START Information

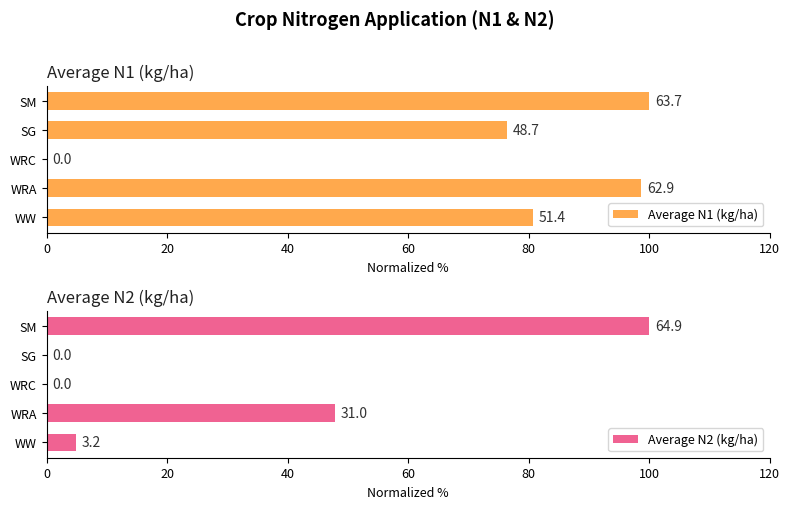

Rank the series by their average value, from highest to lowest.

Average N1 (kg/ha), Average N2 (kg/ha)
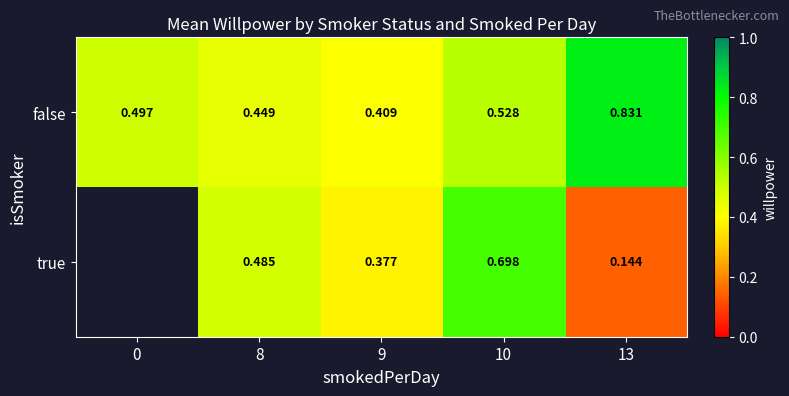

What is the sum of all false values?

2.7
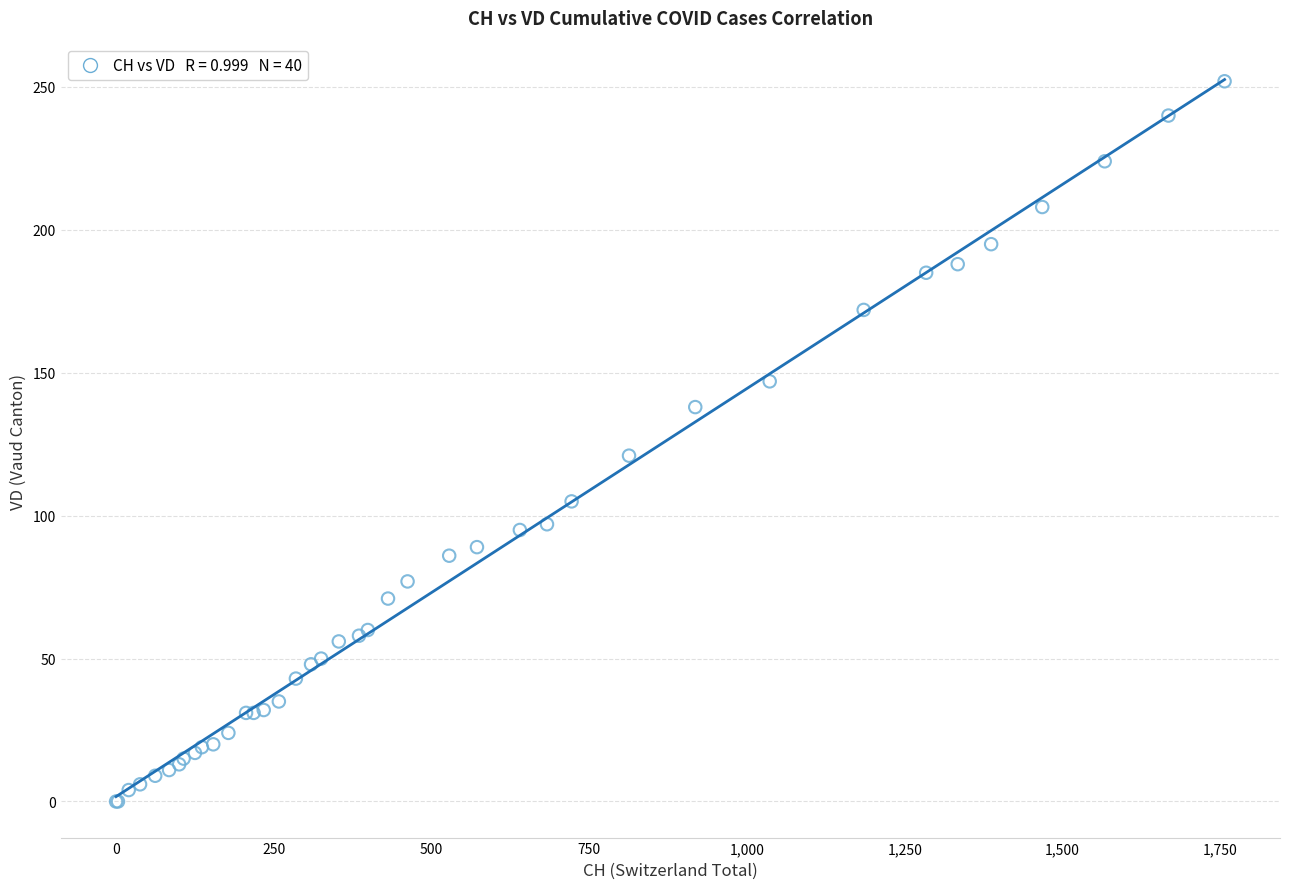

What Y value in the scatter plot is closest to 126?

121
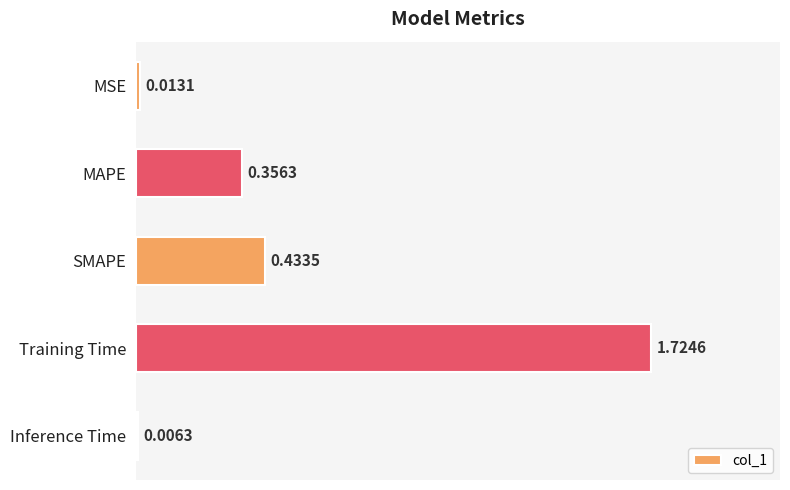

Where is the data nearest to the value 0?

Inference Time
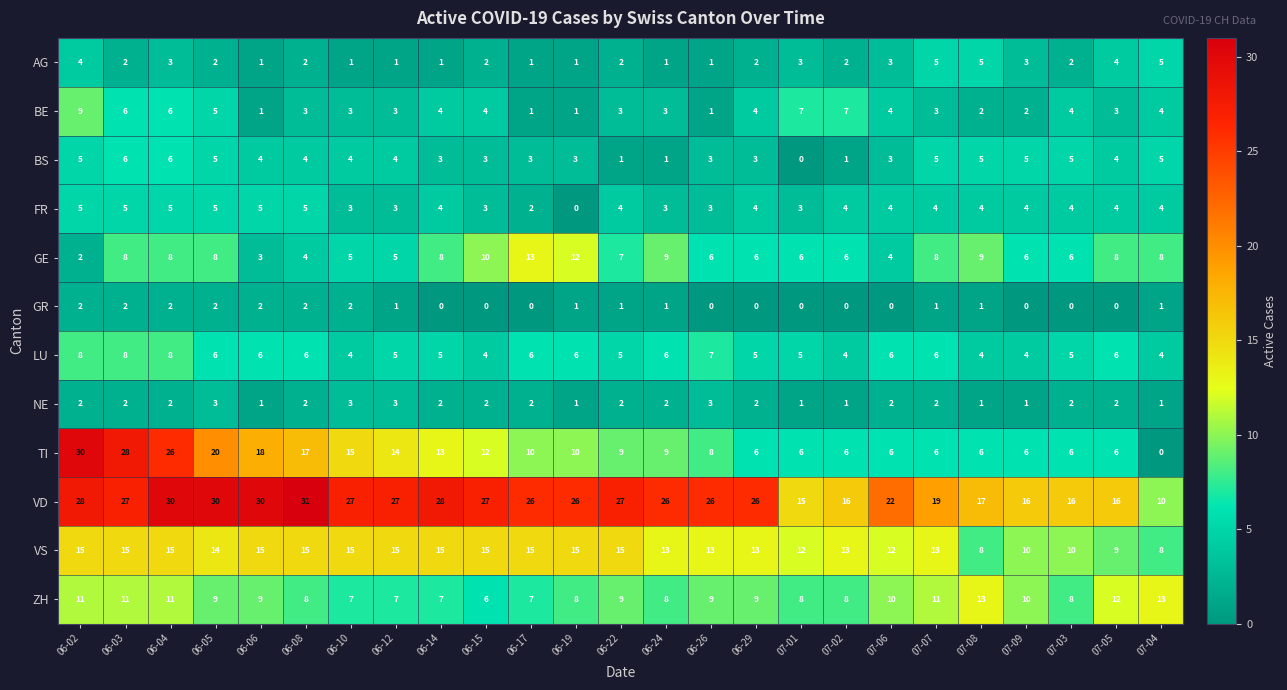

What is the spread (max minus min) of values at 06-02?

28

END Information

Exercise instructions: Reproduce the material above verbatim, omitting the pictures.

Solved problem:
Rank the series by their average value, from highest to lowest.

Average N1 (kg/ha), Average N2 (kg/ha)

What is the sum of all false values?

2.7

What Y value in the scatter plot is closest to 126?

121

Where is the data nearest to the value 0?

Inference Time

What is the spread (max minus min) of values at 06-02?

28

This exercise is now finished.